++++ Page ++++
[Python-Dev] transform() and untransform() methods, and the codec registry

Tue Dec 7 06:57:43 CET 2010

On Tue, Dec 7, 2010 at 12:06 AM, Nick Coghlan <ncoghlan at gmail.com> wrote:
> On Tue, Dec 7, 2010 at 2:46 PM, Alexander Belopolsky
> <alexander.belopolsky at gmail.com> wrote:
>> Having all encodings accessible in a str method only promotes a
>> programming style where bytes objects can contain differently encoded
>> strings in different parts of the program.  Instead, well-written
>> programs should decode bytes on input, do all processing with str type
>> and decode on output.  When strings need to be passed to char* C APIs,
>> they should be encoded in UTF-8.  Many C APIs originally designed for
>> ASCII actually produce meaningful results when given  UTF-8 bytes.
>> (Supporting such usage was one of the design goals of UTF-8.)
>
> This world sounds nice, but it isn't the one that exists right now.
> Practicality beats purity and all that :)

.. and default encoding being fixed as UTF-8 already goes 99% of the
way to that world.  As long as I can use encode/decode without an
argument, it does not bother me much that they can take one.  These
methods are also much easier to ignore than the transform/untransform
pair simply because it is only one method per class.
transform/untransform have much larger mental footprint not only
because there are two of them in both str and bytes, but also because
both str and bytes have a synonymously named translate method.  With
43 non-special methods, str interface is already huge.  The
transform() method with a suitable set of codecs could possibly
replace things like expandtabs() or swapcase(), but that would be like
writing x.transform('exp') and x.unstransform('exp') instead of
math.exp(x) and math.log(x).
++++
> _What needs to be done_
According to the Python-Dev message, how many non-special methods does the str interface have? The records that come next are separate material, unrelated to the message above.
++++ Extracted material ++++
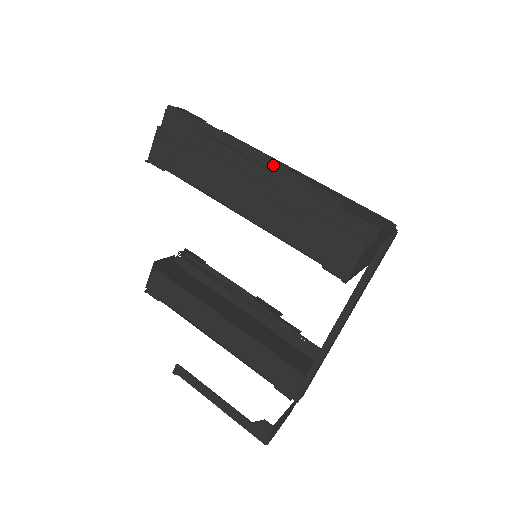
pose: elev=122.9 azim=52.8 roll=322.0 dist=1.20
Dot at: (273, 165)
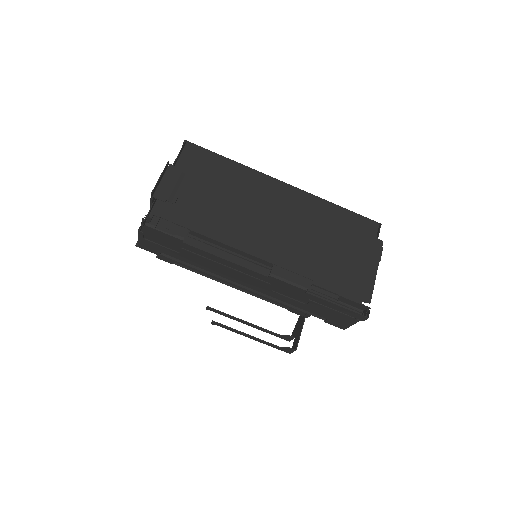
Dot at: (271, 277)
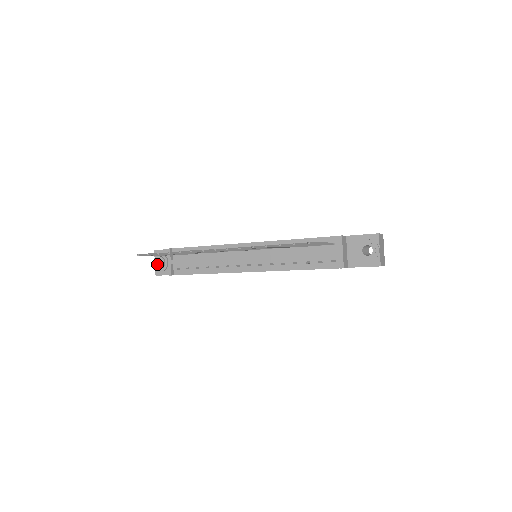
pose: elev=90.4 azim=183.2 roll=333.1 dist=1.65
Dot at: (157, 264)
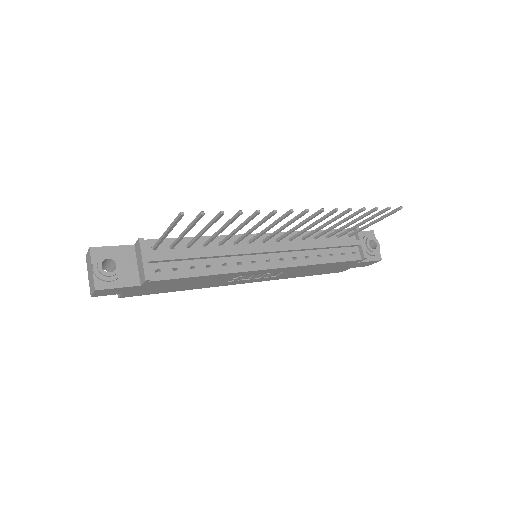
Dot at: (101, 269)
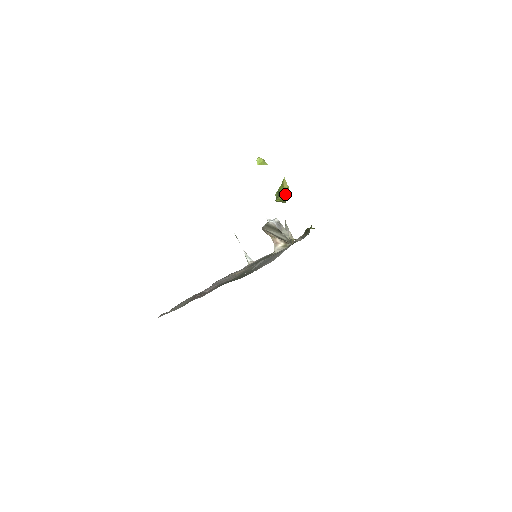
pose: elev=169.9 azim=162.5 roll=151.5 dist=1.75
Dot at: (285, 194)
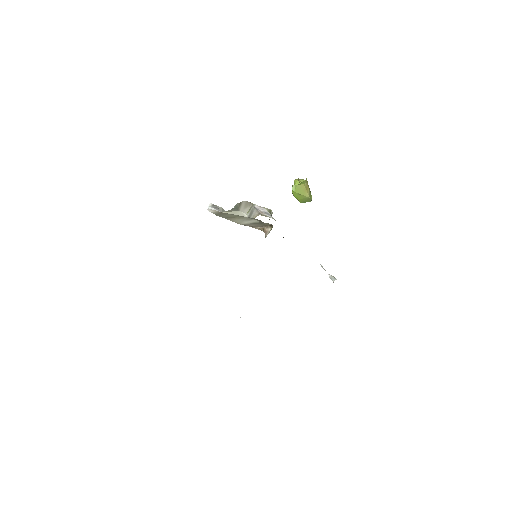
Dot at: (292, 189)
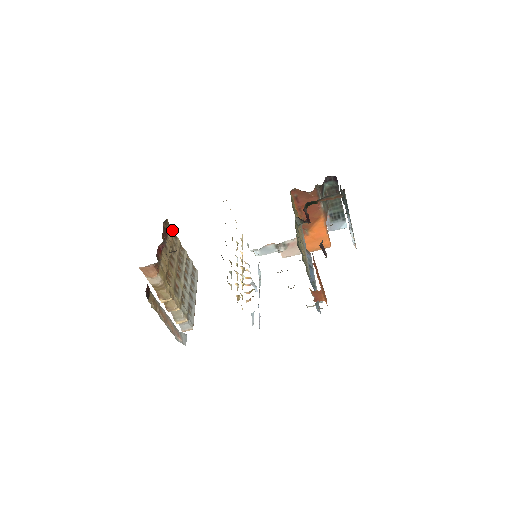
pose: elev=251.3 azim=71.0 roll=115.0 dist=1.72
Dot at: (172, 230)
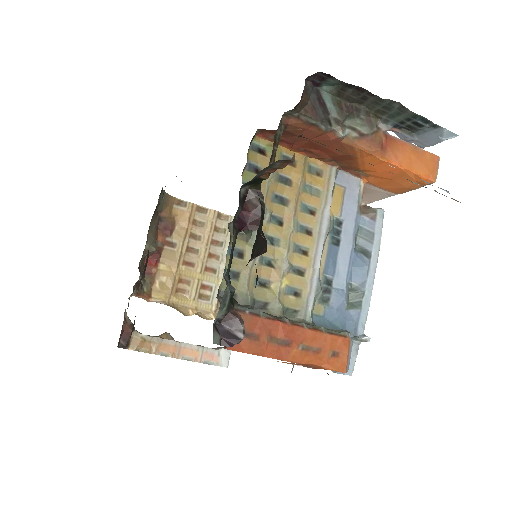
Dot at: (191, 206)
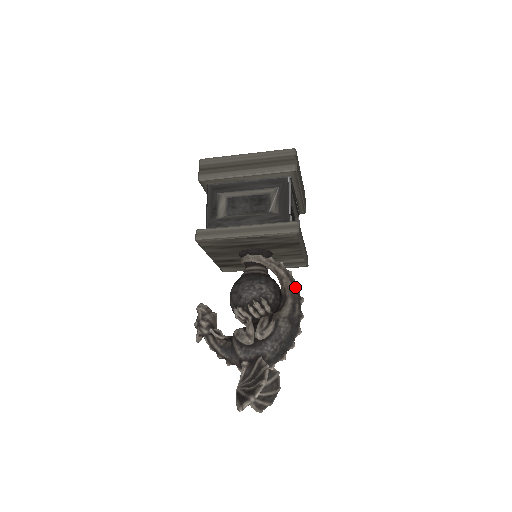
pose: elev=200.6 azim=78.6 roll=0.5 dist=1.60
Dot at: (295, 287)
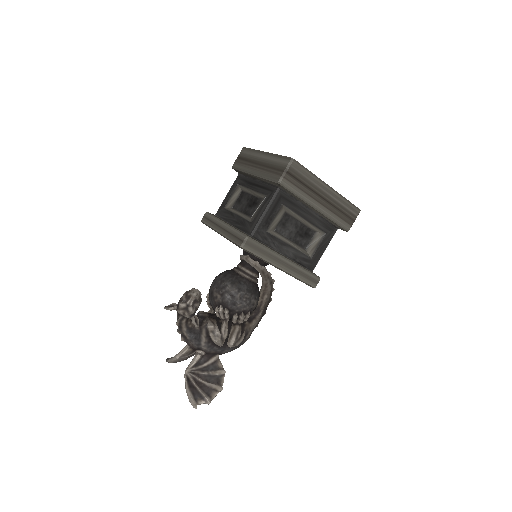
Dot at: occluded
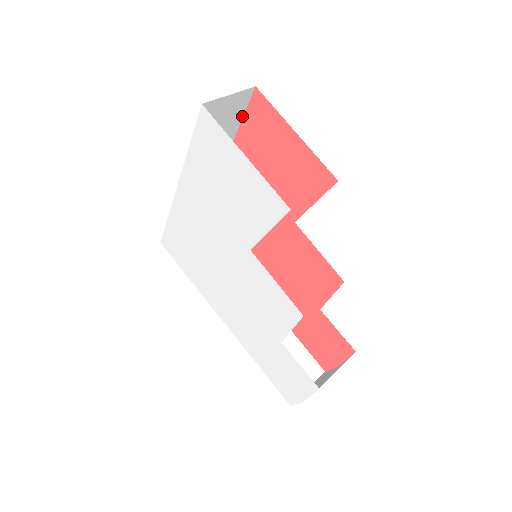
++++
++++ Extracted material ++++
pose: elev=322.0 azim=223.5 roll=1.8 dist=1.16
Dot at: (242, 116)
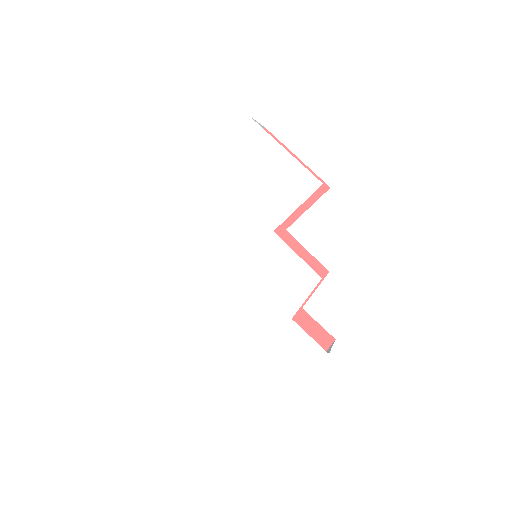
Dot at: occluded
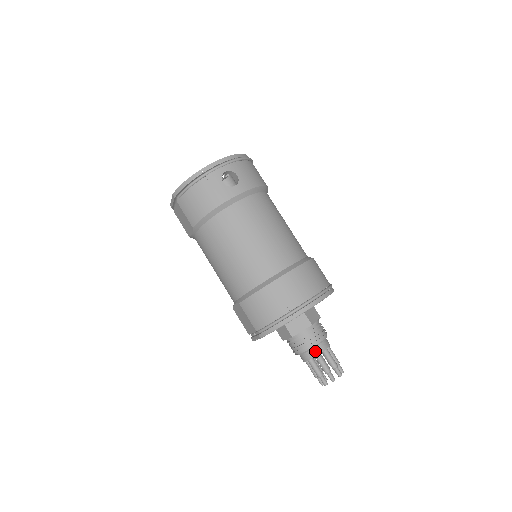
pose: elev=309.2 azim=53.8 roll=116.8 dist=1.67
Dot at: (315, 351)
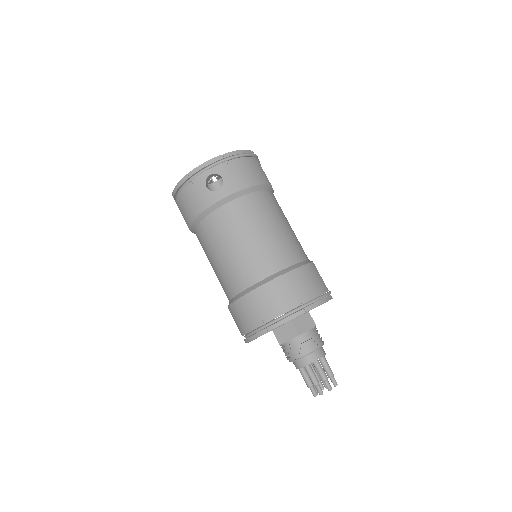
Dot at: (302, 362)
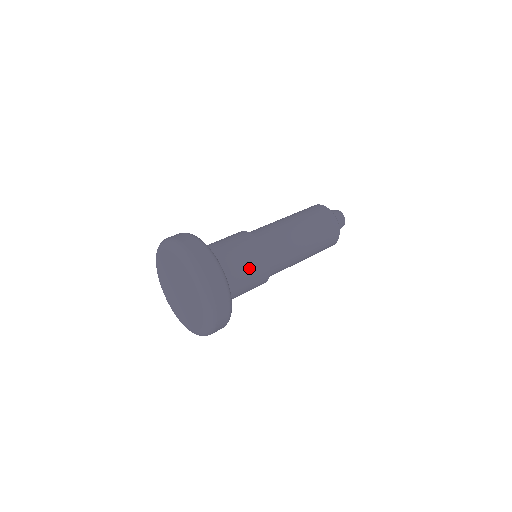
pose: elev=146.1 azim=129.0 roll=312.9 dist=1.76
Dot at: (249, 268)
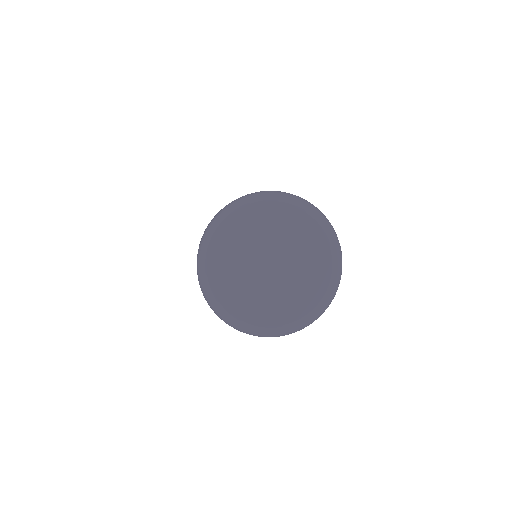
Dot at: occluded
++++
> _Solution to this exercise_
43